**Texto apresentado**
•••
Política
Os corruptos eram eles
A operação comandada por Sergio Moro destruiu empresas, perseguiu inimigos políticos e curvou-se aos interesses dos EUA


Em 17 de março de 2014, a Operação Lava Jato foi às ruas pela primeira vez. O enredo de dez anos atrás estava desenhado há 20. Em 2004, Sergio Moro tinha publicado uma análise da Operação Mãos Limpas, caso rumoroso de corrupção na Itália na década de 1990. Tudo da Lava Jato estava ali. Para combater os “corruptos”, o então juiz defendia o uso à beira do abuso do poder de magistrados e procuradores e que prisões preventivas serviam para arrancar delações. Defendia ainda o “largo uso da imprensa” em investigações, para desmoralizar políticos. Condená-los na mídia facilitaria sentenciá-los na Justiça ou funcionaria como substituto das sentenças.
A percepção atual dos brasileiros mostra que a Lava Jato foi eficaz na disputa pela mídia e, por tabela, da opinião pública. Segundo uma pesquisa Genial/Quaest do início do mês, 50% acham que a operação fez mais bem do que mal ao Brasil (28% veem o contrário), enquanto 49% acreditam que ajudou a enfrentar a corrupção (37% não). Quanto aos dois protagonistas da história, o País é bastante dividido: 44% desaprovam o trabalho de Moro como juiz (40% aprovam), 43% consideram Lula inocente (índice igual pensa o contrário). “A Lava Jato criou relação com a sociedade, havia camiseta, jogo de tabuleiro, quarto de motel em Brasília com o nome dela”, afirma Fábio Sá e Silva, que desde 2016 faz pesquisas sobre a operação na Universidade de Oklahoma, nos Estados Unidos. “A crítica ao que se chama de corrupção do PT encobre o descontentamento com as políticas públicas e sociais defendidas pelo partido. A aprovação à Lava Jato tem esse elemento.”
•••
**Tarefa A**
De acordo com a pesquisa Genial/Quaest mencionada no texto sobre a Lava Jato, qual percentual dos brasileiros considera que a operação fez mais bem do que mal ao Brasil?
**Tarefa B**
Retome o texto sobre a Lava Jato a partir do ponto em que ele termina.
•••
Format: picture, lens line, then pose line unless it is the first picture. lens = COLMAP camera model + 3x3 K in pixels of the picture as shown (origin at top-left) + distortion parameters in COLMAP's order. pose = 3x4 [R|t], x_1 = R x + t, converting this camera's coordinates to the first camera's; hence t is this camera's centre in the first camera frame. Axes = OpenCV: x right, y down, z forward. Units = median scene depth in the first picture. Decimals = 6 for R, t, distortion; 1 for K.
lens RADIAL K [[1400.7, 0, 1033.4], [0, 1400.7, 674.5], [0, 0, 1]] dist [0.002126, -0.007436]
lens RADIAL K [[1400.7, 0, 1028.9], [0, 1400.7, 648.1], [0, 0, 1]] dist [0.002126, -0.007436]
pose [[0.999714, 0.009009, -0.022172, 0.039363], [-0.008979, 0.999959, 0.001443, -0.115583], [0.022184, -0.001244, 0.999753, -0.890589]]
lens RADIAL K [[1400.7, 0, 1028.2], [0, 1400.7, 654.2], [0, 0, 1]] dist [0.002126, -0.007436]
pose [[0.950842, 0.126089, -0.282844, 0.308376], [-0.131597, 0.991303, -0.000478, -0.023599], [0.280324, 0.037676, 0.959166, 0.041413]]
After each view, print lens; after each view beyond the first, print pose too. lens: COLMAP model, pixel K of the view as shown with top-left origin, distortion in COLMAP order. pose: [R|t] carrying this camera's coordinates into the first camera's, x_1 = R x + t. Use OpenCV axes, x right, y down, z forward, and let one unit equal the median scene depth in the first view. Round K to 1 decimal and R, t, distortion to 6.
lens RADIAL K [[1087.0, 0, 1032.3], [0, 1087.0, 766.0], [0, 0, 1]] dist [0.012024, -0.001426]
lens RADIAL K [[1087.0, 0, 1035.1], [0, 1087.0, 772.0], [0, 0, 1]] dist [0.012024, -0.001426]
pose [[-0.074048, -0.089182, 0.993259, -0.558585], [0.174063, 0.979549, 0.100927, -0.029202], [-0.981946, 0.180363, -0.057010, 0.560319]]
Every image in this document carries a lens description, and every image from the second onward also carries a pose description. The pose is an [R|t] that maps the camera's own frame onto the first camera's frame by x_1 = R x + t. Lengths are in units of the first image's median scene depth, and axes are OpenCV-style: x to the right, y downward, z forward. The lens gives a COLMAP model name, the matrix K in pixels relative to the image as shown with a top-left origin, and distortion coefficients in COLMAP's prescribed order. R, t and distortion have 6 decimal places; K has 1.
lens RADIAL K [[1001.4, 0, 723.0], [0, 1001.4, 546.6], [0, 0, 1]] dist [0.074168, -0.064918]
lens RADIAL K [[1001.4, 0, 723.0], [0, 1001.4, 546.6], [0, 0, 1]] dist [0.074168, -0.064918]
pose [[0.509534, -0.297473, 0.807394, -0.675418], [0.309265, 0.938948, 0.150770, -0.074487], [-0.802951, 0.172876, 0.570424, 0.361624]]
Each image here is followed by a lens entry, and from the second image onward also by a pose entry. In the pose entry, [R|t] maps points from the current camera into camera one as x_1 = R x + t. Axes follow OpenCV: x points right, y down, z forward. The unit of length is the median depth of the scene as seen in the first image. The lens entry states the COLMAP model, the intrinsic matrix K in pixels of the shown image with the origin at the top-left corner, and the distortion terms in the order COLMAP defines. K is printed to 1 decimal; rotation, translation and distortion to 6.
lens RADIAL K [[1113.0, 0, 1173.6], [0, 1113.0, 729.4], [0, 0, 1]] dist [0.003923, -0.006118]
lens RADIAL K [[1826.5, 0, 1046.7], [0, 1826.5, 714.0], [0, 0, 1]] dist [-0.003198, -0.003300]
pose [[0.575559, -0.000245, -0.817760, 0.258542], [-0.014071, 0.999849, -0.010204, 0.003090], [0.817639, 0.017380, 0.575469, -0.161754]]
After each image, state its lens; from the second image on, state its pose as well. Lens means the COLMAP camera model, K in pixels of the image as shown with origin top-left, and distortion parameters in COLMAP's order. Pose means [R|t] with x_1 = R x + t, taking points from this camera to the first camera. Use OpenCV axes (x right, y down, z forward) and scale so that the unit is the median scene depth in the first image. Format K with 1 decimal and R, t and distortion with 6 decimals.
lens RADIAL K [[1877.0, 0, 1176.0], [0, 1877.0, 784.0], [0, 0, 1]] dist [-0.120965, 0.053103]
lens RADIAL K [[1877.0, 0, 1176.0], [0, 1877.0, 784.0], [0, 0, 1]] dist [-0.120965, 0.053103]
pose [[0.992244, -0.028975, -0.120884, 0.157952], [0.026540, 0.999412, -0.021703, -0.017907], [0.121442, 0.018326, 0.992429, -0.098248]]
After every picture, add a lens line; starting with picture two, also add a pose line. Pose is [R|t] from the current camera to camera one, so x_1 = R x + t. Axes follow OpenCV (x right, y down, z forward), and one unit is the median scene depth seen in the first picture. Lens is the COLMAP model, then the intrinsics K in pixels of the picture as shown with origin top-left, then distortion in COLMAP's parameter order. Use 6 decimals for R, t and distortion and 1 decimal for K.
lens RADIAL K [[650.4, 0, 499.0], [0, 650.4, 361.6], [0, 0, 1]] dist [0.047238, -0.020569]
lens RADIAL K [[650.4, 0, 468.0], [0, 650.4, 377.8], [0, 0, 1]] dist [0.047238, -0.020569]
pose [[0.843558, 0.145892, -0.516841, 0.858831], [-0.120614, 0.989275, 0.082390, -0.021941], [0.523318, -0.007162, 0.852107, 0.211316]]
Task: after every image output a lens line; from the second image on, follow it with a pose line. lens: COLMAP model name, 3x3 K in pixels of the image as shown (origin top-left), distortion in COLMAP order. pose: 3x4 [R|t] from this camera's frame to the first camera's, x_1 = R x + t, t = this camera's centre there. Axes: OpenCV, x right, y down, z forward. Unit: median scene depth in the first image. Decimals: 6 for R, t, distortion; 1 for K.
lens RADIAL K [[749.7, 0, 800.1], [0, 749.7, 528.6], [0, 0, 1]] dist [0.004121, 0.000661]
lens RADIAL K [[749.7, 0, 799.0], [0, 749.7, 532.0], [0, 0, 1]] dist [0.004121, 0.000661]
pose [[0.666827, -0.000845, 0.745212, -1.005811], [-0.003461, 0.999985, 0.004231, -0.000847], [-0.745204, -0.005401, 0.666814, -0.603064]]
•••
**Espaço para resposta A**
50%.

**Espaço para resposta B**
Guarida. Janot criou a força-tarefa e embarcou na onda, muito lucrativa – Imagem: Ares Soares/Universidade de Fortaleza
Messianismo, violação das leis e emparedamento de quem se colocava no caminho da operação: eis as principais características da Lava Jato, conforme dois estudos de Sá e Silva a partir de entrevistas e comentários no Facebook vocalizados pelos procuradores mais destacados da operação em seus primórdios, Deltan Dallagnol e Carlos Fernando dos Santos Lima. “Tenho dificuldade de ver um papel positivo”, diz o pesquisador. Jair Bolsonaro chegou ao poder no embalo do moralismo da operação. A economia perdeu bilhões de reais e milhões de empregos. No Ministério Público e na Polícia Federal, o espírito lavajatista segue vivo, embora adormecido. Desafios que o País ainda tem de enfrentar, e não por acaso há quem, no Supremo Tribunal Federal, defenda uma “comissão da verdade” para a Lava Jato, caso de Gilmar Mendes, ele próprio um ex-lavajatista.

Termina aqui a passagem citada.